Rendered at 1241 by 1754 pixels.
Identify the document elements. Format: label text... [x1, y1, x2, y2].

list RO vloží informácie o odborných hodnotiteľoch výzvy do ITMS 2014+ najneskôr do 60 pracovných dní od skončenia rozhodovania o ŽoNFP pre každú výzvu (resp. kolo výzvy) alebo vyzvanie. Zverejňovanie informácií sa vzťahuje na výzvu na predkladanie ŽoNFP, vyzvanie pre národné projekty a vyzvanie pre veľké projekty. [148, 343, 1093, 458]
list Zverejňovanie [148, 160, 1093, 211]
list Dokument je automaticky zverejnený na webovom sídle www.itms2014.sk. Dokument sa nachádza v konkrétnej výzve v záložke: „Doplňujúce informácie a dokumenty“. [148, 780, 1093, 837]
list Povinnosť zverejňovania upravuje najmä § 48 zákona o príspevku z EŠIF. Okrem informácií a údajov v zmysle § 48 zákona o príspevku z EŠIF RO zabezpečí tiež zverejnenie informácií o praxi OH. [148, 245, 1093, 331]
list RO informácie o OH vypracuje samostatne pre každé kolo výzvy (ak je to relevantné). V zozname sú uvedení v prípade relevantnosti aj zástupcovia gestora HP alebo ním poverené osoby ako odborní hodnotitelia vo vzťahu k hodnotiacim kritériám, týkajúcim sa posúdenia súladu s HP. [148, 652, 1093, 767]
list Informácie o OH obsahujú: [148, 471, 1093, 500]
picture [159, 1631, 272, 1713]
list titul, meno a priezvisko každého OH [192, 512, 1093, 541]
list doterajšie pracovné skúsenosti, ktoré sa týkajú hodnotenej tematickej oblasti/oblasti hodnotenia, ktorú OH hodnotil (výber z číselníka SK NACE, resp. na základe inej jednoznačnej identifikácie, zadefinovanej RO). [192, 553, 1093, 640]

Exercise goal.
Please go through the data above and copy each line that has the word "informácií".

Answer below.
list RO vloží informácie o odborných hodnotiteľoch výzvy do ITMS 2014+ najneskôr do 60 pracovných dní od skončenia rozhodovania o ŽoNFP pre každú výzvu (resp. kolo výzvy) alebo vyzvanie. Zverejňovanie informácií sa vzťahuje na výzvu na predkladanie ŽoNFP, vyzvanie pre národné projekty a vyzvanie pre veľké projekty. [148, 343, 1093, 458]
list Povinnosť zverejňovania upravuje najmä § 48 zákona o príspevku z EŠIF. Okrem informácií a údajov v zmysle § 48 zákona o príspevku z EŠIF RO zabezpečí tiež zverejnenie informácií o praxi OH. [148, 245, 1093, 331]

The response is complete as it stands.